Followers of the martial path use this mighty combat sigil as their symbol. The sigil shows the eight schools of combat that a warrior can follow. There are four armor schools: Light Armor (Cloth & Leather), Medium Armor (Chain & Scale), Heavy Armor (Plate), and Shields. There are four weapon schools: Blades (Swords & Axes), Polearms (Halberds & Spears), Bludgeons (Hammers & Clubs), and Ranged (Bows & Crossbows).
Stephen Daniele (lead concept artist) provided these different treatments of the combat sigil:
Story Sneak Peek
Very little has been revealed of the Shroud of the Avatar story that Tracy Hickman and Richard Garriott have been crafting. They are ready to start revealing snippets of that story a little at a time. Here is the first tantalizing morsel:
“Few know the tales of the dark times, much less what happened before them. Since the great Cataclysm 400 years ago the world has slowly recovered but much was lost…”
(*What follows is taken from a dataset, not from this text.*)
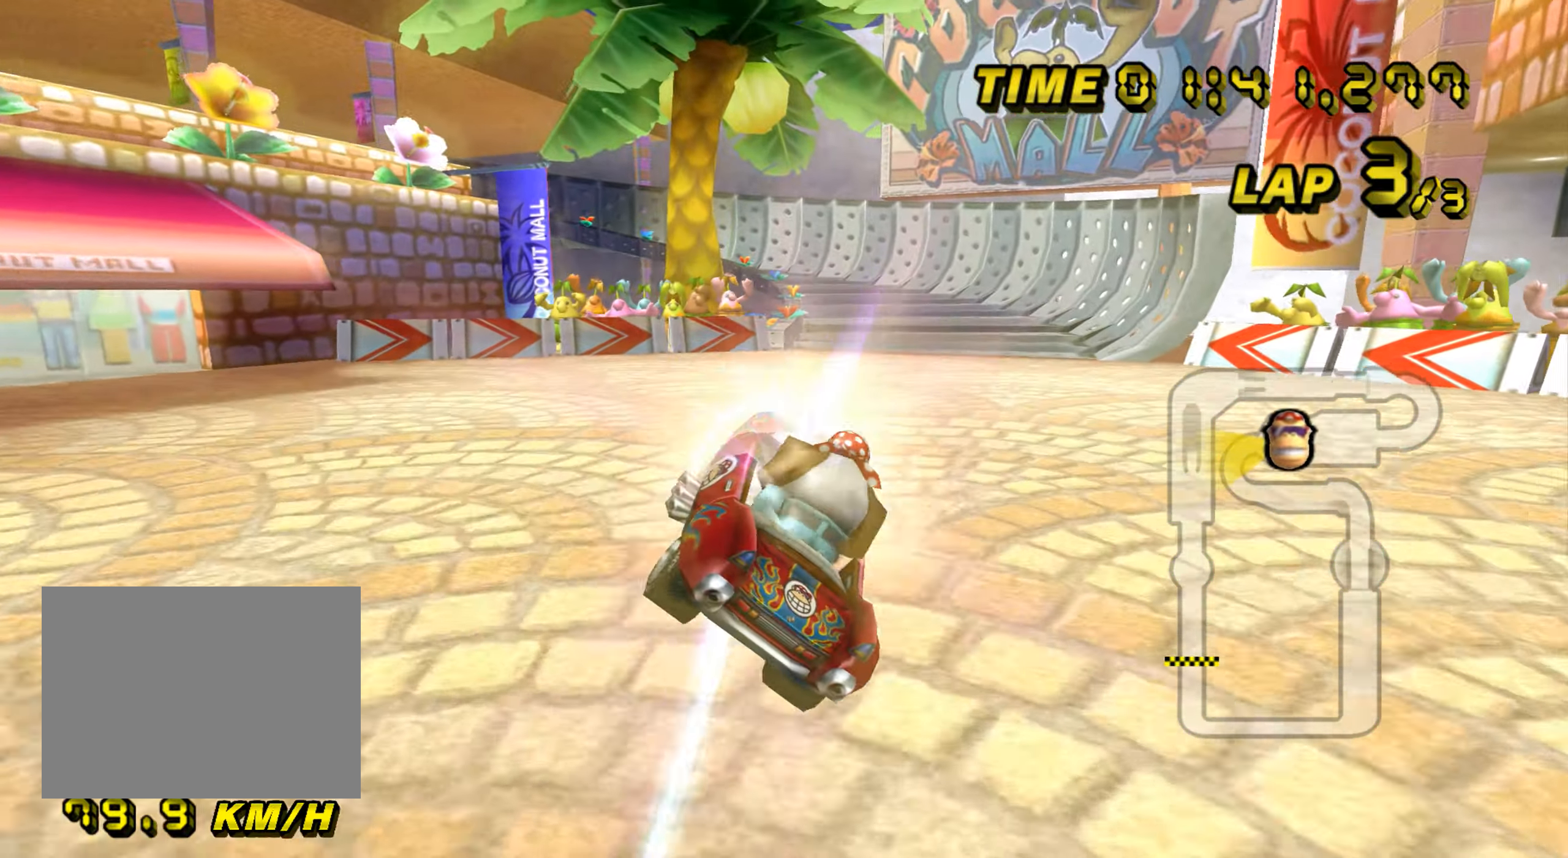
{"buttons": ["A"], "left_stick": "up-left", "events": [[434, "left_stick", "up-left"]]}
Where do we start, when telling a tale? We would start at the beginning, but so much of those days have been lost to us. We can see the fragments of the world that came before all around us; under a hill near a quiet village there might be a ruined building, made of alabaster and marble, speaking quietly of days past and glories lost. Occasionally an inscription can be seen carved in a wall, a fragment in a language similar to ours, yet different enough to be unclear.
The ruins of the world past tell us little, so we turn to myth, prophecies and legends retold. They speak of a cataclysm long ago, when the sky burned and the ground tore itself apart, and the long years afterward, the cold, dark famine. The stones of the past tell little of who survived and how. The legends tell us only that so very few did.
We know a little more of their children, the men and women who rebuilt our world from the shattered past. They were a practical people, those who passed through far more than we can imagine. They left few grand monuments; you could say that their greatest monument was their own survival.
And of their children, we know more. The desire for power and control returned, as it always does, to consume the weak and the strong. Wars were fought then, amongst the ruined cities of their forefathers. New magic came to the world then, as warlords vying for power sought any advantage over each other. New, terrible monsters thought only whispered legends began to walk the earth in those days, serving their purpose in the endless conflict, even if that purpose was only chaos.
And their children understood it could not continue, and united to defend themselves against the warlords and the sorcerers. The city states arose in those days, and we learned that together we could defend ourselves. Yet still the darkness and the chaos pushed at us.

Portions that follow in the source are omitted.